Miss Laura Clay


Miss Laura Clay


Miss Laura Clay was born in 1849 at the Clay mansion of White Hall. She was the daughter of Cassius and Mary Jane Warfield Clay. She accompanied her father and mother to Russia in 1861. She attended the University of Michigan and State College in Lexington, a rare thing for a woman in that day and time.

Although her famous father opposed woman's suffrage, Miss Clay became its champion and in 1887 became president of the Kentucky Equal Rights Association, which office she held for 34 years. It was through her efforts that women were permitted to attend Central University in 1893. In 1884, through their efforts a School of Pharmacy for Women was opened in Louisville and its graduates were given the right to practice in the state.

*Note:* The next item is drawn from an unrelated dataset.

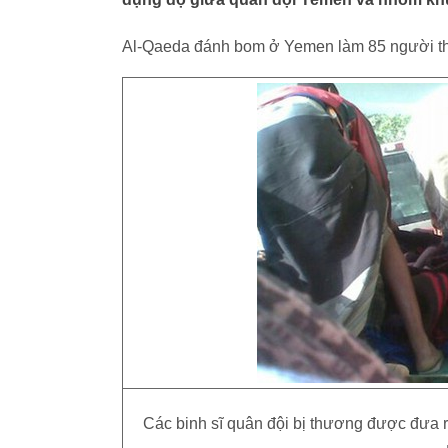
Al-Qaeda đánh bom ở Yemen làm 85 người t
Các binh sĩ quân đội bị thương được đưa r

Miss Clay opposed the liquor interests and was a strong worker with the WCTU. Laws passed at the instigation of Miss Clay's group provided for separate institutions for boys' and girls' reform schools, and for providing ballots for women at the school elections, where Kentucky law allowed women to vote. This last came about when, in 1913, Miss Clay went to vote in a school election, only to find that no ballots had been provided for women.

Miss Clay was a States Righter and in 1918 she broke with the Equal Rights Association which was pushing for a federal constitutional amendment. She formed her own organization, the Citizen's Committee for a State Suffrage Amendment. After winning her battle in 1920, Miss Clay changed her organization's name to the League of Women Voters, by which it is known today. She had accomplished her goal although opposing the means and bemoaning the loss of states' rights.

Soon thereafter she switched to Democratic politics being a delegate to that party's convention in San Francisco in 1920 where she had vote cast for her for presidential nomination. In 1923 she was defeated by a Republican state senator.

Miss Clay died in 1941 a highly respected citizen of Lexington, the state and the nation. She inherited long life from her father, being 92 when she died.